*** Opening of EXERCISE TEXT ***

Judge supports clearing Texan of 1982 rape

DALLAS – A case of mistaken identity was blamed for a Texas man’s conviction in a 1982 rape, and on Monday a judge recommended he be exonerated based on new DNA evidence.
James Curtis Giles has spent nearly half of his life – including 10 years in prison and 14 years on the sex offender registry – trying to prove he was not one of three men implicated in the case.
“It’s been humiliating every day, knowing that a sex offender was the scum of the earth,” Giles said after the hearing Monday.
If the appeals court formally approves state District Judge Robert Francis’ recommendation as expected, Giles, now 53, will become the 13th Dallas County man to be exonerated since 2001 with the help of DNA evidence.
It could take a few months for the appeals court to act on the judge’s recommendation.
“I didn’t have no idea that I would be found guilty … but I knew that I wasn’t going to stop fighting,” Giles said after the hearing. About two dozen relatives packed into the courtroom and broke into applause after Giles spoke.

*** Close of EXERCISE TEXT ***

• _ASSIGNED TASK A_: In the news report on James Curtis Giles, how many years did Giles spend on the sex offender registry?
• _ASSIGNED TASK B_: Summarize the news report on James Curtis Giles in two sentences.
• _ASSIGNED TASK C_: Pick up the news report on James Curtis Giles after its final sentence and continue it.

*** Opening of GIVEN INFORMATION ***

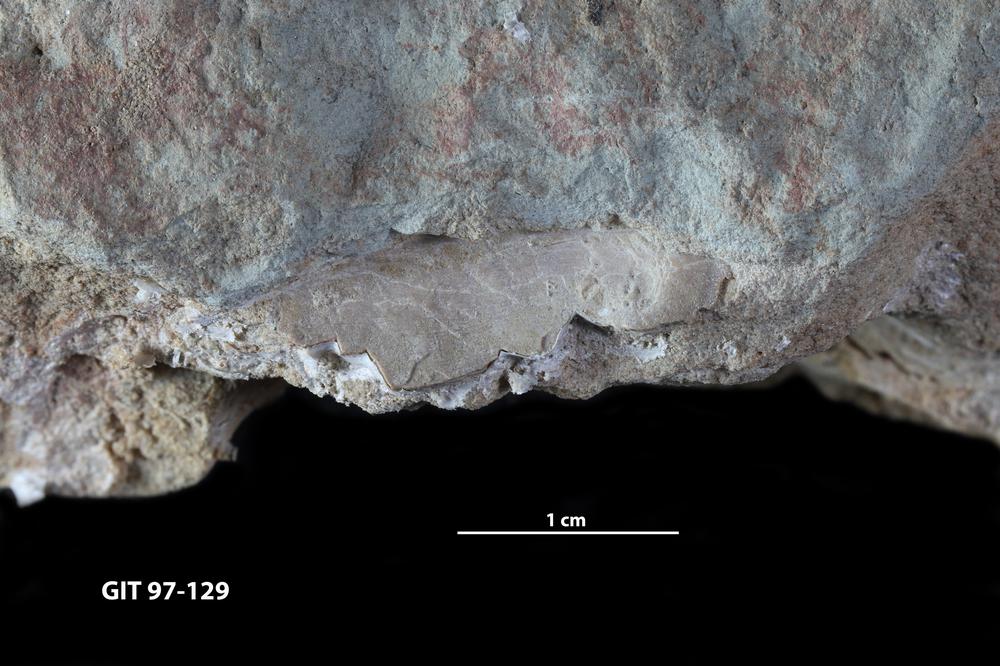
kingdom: Animalia
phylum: Chordata
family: Holonematidae
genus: Holonema
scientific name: Holonema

*** Close of GIVEN INFORMATION ***

• _WRITTEN ANSWER A_: 14 years.

• _WRITTEN ANSWER B_: A Dallas judge recommended on Monday that James Curtis Giles be exonerated of a 1982 rape on the basis of new DNA evidence, with mistaken identity blamed for his conviction. Giles spent 10 years in prison and 14 years on the sex offender registry, and if the appeals court approves the recommendation, he will become the 13th Dallas County man exonerated with the help of DNA evidence since 2001.

• _WRITTEN ANSWER C_:
Then Giles, dressed in a blue suit and smiling, left the courtroom arm-in-arm with his wife, several relatives behind him. At least four other men who have been cleared through DNA in Dallas County also attended the hearing.
Both the Dallas County District Attorney’s office and Giles’ Innocence Project lawyer, Vanessa Potkin, told the court they had evidence showing Giles was innocent of the 1982 gang rape of a Dallas woman.
It turned out to be a case of mistaken identity, said Assistant Dallas County District Attorney Lisa Smith.
A man who pleaded guilty to the gang rape, Stanley Bryant, implicated two other men in the crime: a James Giles and a Michael Brown. DNA evidence linked Brown and Bryant to the crime, Smith and Potkin said. Brown was never tried and died in prison after being convicted of another gang rape.
Police eventually arrested James Curtis Giles, who lived 25 miles away and did not match the description of the attacker given by the rape victim, Potkin said. Giles was about 10 years older and had gold teeth.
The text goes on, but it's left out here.